De beige merel

 

Onze beige merel is er nog, maar helaas niet meer in onze eigen tuin. Door een nest verwilderde katten heeft deze aparte vogel elders een veiliger onderkomen gevonden.

Het bleek achteraf een zij die al een jaar of acht in onze omgeving “rond hing” en tweemaal tot broeden kwam in onze beukenhaag. Het was natuurlijk te mooi om waar te zijn: een best wel zeldzame kleurafwijking bij vogels en dan nog als vogelliefhebber in je eigen tuin waar te nemen.

 

 

Leucisme (“witheid”) komt vaker voor bij merels en o.a. ook bij zwarte kraaien. Ze zijn dan gedeeltelijk wit. Vroeger noemde men dat partieel albinisme, maar die term is niet juist. Albinisme is het geheel ontbreken van pigmenten, zulke merels zijn helemaal wit en hebben rode ogen.

Maar wat is dan een beige merel?

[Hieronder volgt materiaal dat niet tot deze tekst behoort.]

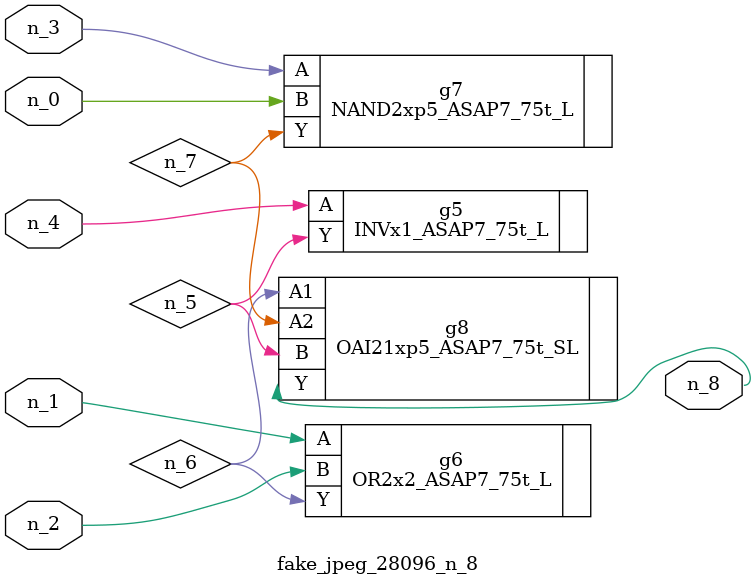
<source format=v>
module fake_jpeg_28096_n_8 (n_3, n_2, n_1, n_0, n_4, n_8);

input n_3;
input n_2;
input n_1;
input n_0;
input n_4;

output n_8;

wire n_6;
wire n_5;
wire n_7;

INVx1_ASAP7_75t_L g5 ( 
.A(n_4),
.Y(n_5)
);

OR2x2_ASAP7_75t_L g6 ( 
.A(n_1),
.B(n_2),
.Y(n_6)
);

NAND2xp5_ASAP7_75t_L g7 ( 
.A(n_3),
.B(n_0),
.Y(n_7)
);

OAI21xp5_ASAP7_75t_SL g8 ( 
.A1(n_6),
.A2(n_7),
.B(n_5),
.Y(n_8)
);


endmodule
</source>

Wanneer het ontbreken van melanine leidt tot gelige of lichtbruine exemplaren spreekt men ook wel over flavisme (“geelheid”). Bij amfibieën en reptielen komt het wel vaker voor, maar voor zover ik weet is het bij wilde vogels erg zeldzaam.

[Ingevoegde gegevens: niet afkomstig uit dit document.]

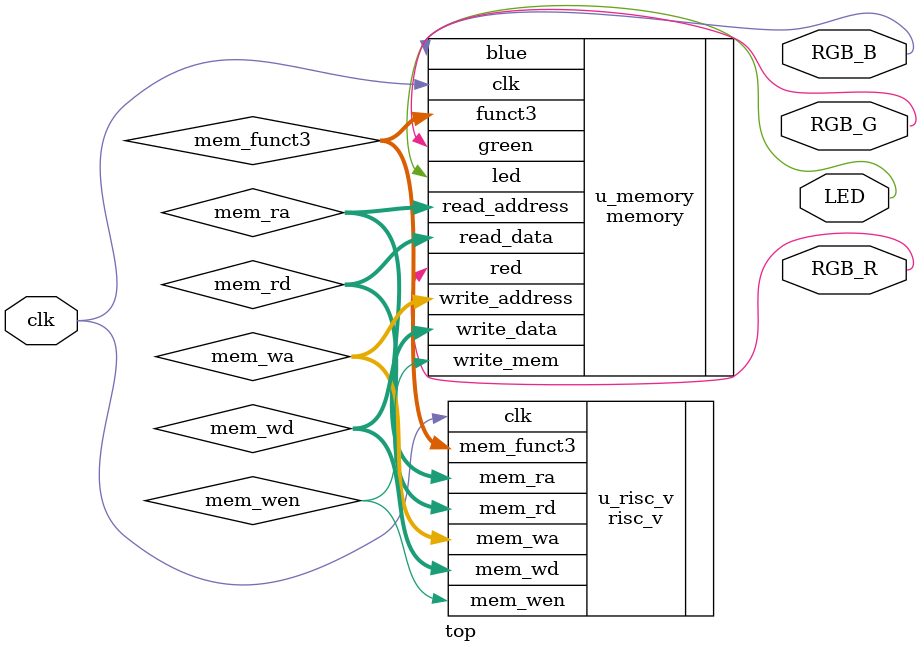
<source format=v>
module top (
	clk,
	LED,
	RGB_R,
	RGB_G,
	RGB_B
);
	parameter INIT_FILE = "";
	input wire clk;
	output wire LED;
	output wire RGB_R;
	output wire RGB_G;
	output wire RGB_B;
	wire [31:0] mem_ra;
	wire [31:0] mem_wa;
	wire [31:0] mem_rd;
	wire [31:0] mem_wd;
	wire mem_wen;
	wire [2:0] mem_funct3;
	risc_v u_risc_v(
		.clk(clk),
		.mem_wen(mem_wen),
		.mem_ra(mem_ra),
		.mem_wa(mem_wa),
		.mem_wd(mem_wd),
		.mem_rd(mem_rd),
		.mem_funct3(mem_funct3)
	);
	memory #(.INIT_FILE(INIT_FILE)) u_memory(
		.clk(clk),
		.write_mem(mem_wen),
		.funct3(mem_funct3),
		.write_address(mem_wa),
		.write_data(mem_wd),
		.read_address(mem_ra),
		.read_data(mem_rd),
		.led(LED),
		.red(RGB_R),
		.green(RGB_G),
		.blue(RGB_B)
	);
endmodule

</source>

Hoe het ook zij, “onze” beige merel is een zeer opvallende verschijning in de buurt en heeft het, ondanks dit opvallen, toch al lang uitgehouden. Acht jaar is zo’n beetje de natuurlijke leeftijd voor een merel en zo lang zien we haar hier al. Zij is dan ook meer op haar “qui vive” voor katten en roofvogels dan soortgenoten en ook vrij dominant tegenover andere merels.

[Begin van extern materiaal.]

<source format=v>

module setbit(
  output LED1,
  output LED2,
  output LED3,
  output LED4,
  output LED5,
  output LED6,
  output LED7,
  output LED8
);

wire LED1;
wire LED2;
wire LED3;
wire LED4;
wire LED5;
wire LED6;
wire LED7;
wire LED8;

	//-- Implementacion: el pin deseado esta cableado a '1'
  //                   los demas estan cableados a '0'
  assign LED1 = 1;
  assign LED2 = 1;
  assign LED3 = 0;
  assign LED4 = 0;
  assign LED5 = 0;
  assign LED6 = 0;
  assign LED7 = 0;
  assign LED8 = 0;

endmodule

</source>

Nu maar hopen dat zij daardoor ook langer leeft dan gemiddeld, want we zijn inmiddels een beetje gehecht geraakt aan onze “beigie”.

 

 

Raymond Oostwegel, maart 2008

 

P.S.: Inmiddels ben ik erachter gekomen dat deze kleurafwijking waarschijnlijk geen speling van de natuur is. Er zijn namelijk kwekers van kooivogels, en de merel is daar één van, die zich toeleggen op het kweken van merels in allerlei kleurvarianten. Deze merel was dus waarschijnlijk een ontsnapt en gekweekt exemplaar. Hoe het ook zij, toch een heel bijzondere vogel.